──────── AVAILABLE DATA ────────

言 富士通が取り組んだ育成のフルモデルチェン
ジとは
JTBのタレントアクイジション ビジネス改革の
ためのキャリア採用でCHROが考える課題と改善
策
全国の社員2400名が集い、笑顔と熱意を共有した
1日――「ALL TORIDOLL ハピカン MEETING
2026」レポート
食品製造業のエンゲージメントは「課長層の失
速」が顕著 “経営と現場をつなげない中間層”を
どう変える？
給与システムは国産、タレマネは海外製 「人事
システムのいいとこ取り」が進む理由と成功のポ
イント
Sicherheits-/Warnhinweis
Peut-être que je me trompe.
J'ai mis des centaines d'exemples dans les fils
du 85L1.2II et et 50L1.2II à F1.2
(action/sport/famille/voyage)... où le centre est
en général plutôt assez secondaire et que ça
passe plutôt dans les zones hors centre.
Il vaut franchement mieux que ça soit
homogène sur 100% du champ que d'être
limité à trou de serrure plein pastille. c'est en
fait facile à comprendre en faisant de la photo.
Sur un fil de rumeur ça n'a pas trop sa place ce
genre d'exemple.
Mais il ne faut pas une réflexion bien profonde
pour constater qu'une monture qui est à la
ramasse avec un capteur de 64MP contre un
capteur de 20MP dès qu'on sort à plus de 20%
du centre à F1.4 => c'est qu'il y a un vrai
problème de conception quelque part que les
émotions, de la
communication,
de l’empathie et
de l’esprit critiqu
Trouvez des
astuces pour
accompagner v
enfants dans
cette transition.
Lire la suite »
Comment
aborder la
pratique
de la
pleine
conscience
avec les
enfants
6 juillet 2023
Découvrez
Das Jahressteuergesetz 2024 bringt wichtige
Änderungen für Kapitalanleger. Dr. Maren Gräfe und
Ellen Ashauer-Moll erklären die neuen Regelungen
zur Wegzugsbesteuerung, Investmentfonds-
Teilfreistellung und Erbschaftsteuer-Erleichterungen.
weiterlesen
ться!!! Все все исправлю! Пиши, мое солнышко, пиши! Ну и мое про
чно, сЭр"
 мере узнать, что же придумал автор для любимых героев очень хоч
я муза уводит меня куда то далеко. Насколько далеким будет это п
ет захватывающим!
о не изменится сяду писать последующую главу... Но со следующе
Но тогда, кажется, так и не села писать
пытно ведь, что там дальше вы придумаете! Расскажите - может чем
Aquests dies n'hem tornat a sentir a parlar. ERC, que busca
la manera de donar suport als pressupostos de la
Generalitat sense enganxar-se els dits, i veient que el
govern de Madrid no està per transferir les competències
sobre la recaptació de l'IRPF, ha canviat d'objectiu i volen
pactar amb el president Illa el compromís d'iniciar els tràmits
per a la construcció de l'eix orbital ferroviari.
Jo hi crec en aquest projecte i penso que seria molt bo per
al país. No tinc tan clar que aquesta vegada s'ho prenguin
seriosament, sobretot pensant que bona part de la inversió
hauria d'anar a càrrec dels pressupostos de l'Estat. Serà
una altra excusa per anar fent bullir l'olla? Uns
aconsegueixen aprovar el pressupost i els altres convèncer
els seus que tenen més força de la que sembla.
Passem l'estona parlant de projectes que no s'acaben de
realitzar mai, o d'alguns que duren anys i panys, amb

────────

§ WHAT THE TASK REQUIRES
A word-for-word restatement of the lines running from the one with "Passem l'estona parlant" to the last line of the records is the whole answer.

§ ANSWER BELOW
Passem l'estona parlant de projectes que no s'acaben de
realitzar mai, o d'alguns que duren anys i panys, amb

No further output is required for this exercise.